Blood smears were scanned for the presence of blood parasites using a light microscope Nikon Eclipse Ti—Arcturus XT of Applied Biosystems. Half of each blood smear was scanned at 400× magnification in search of larger parasites, including Leucocytozoon, during 30–45 min. The other half of each smear was scanned at 1000× magnification in search of Haemoproteus, Plasmodium and Leucocytozoon parasites in up to > 10,000 erythrocytes per smear (see49) during 30 min.

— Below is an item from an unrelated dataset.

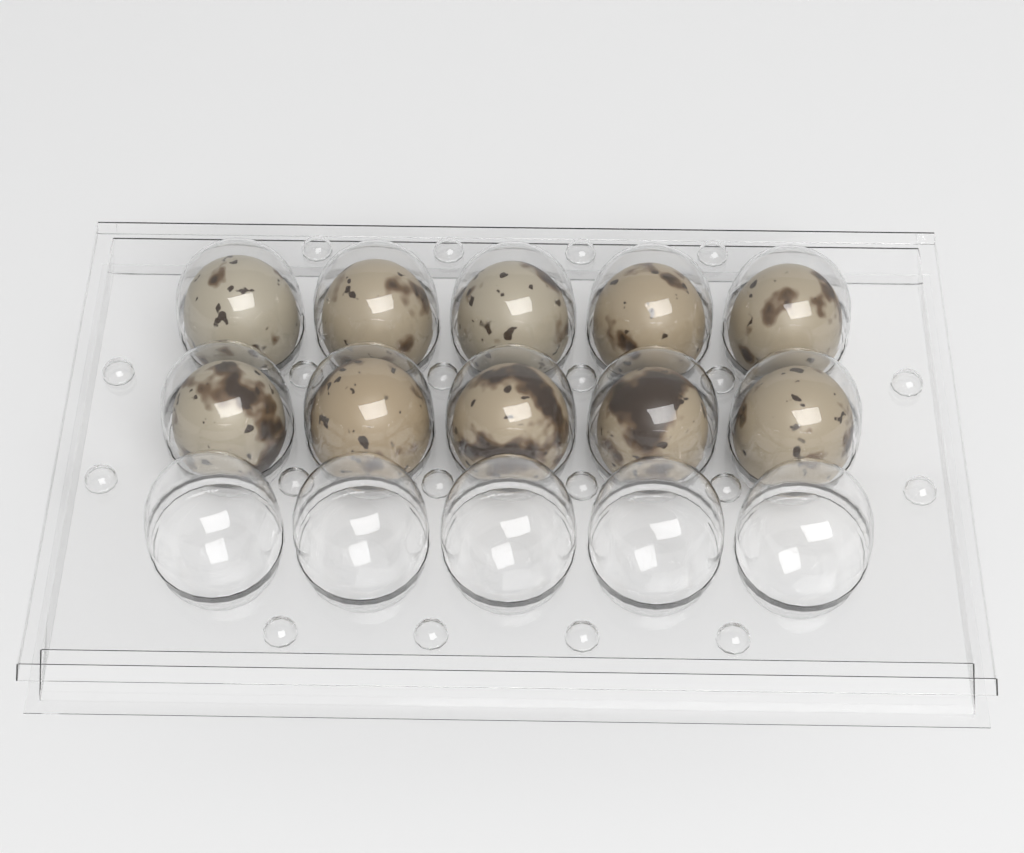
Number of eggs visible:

DNA from blood samples was extracted using the Maxwell® 16 LEV system Research (Promega, Madison, WI)50. Samples were run in 0.8% agarose gels to check DNA integrity. To detect and identify avian parasites of the genera Plasmodium, Haemoproteus and Leucocytozoon, we carried out two nested PCRs following Hellgren et al.51 to amplify a 478 bp fragment of the mitochondrial cytochrome b gene. For the first PCR we used primers HaemNFI (5′-CATATATTAAGAGAAITATGGAG-3′; I = a universal base, inosine) and HaemNR3 (5′-ATAGAAAGATAAGAAATACCATTC-3′) to amplify parasite mtDNA from the three genera of avian malaria parasites. For the second PCR, we used HaemF–HaemR2 primers52 for Plasmodium spp. and Haemoproteus spp., and primers HaemFL (5′-ATGGTGTTTTAGATACTTACATT-3′) and HaemR2L (5′-CATTATCTGGATGAGATAATGGIGC-3′) for Leucocytozoon spp.51. The first PCR (including HaemNFI–HaemNR3) was performed in 25 µl reactions with 2 µl of DNA (containing around 50 ng of total genomic DNA), 1× PCR Buffer, 2.5 mM MgCl2 and 0.6 Units of Taq Polymerase (BIOTAQTM DNA polymerase, Bioline), 0.3 mM dNTPs (Bioline), 0.33 mg/ml of BSA (Roche Diagnostics) and RNase-free water. The PCRs were conducted using the following conditions: 45 s at 94 °C, 45 s at 50 °C, and 1 min at 72 °C for 34 cycles. The samples were incubated before the cyclic reaction at 94 °C for 3 min and after the cyclic reaction at 72 °C for 10 min. We used 2 μl of the first PCR reaction as the template for the second PCR, 2 μl for Leucocytozoon spp. (HaemFL–HaemR3L) and 2 μl for Haemoproteus spp.–Plasmodium spp. (HaemF–HaemR2). These PCRs were performed separately in 25-μl volumes with the same proportions of reagents as in the initial PCR reactions and using 0.15 mg/ml of BSA (Roche Diagnostics). The thermal profile of the PCR was identical to the initial PCR. Each PCR contained a positive sample and a negative control. To check if the PCRs amplified successfully, we ran 3.0 μl of the final PCR product on a 2% agarose gel. We ran six repetitions of each PCR to exclude false negatives.

Ethics approval

Our research complies with Mexican legal and ethical requirements. Permit to collect blood samples (SGPA/DGVS/01216617) was provided by Secretaría del Medio Ambiente y Recursos Naturales (SEMARNAT).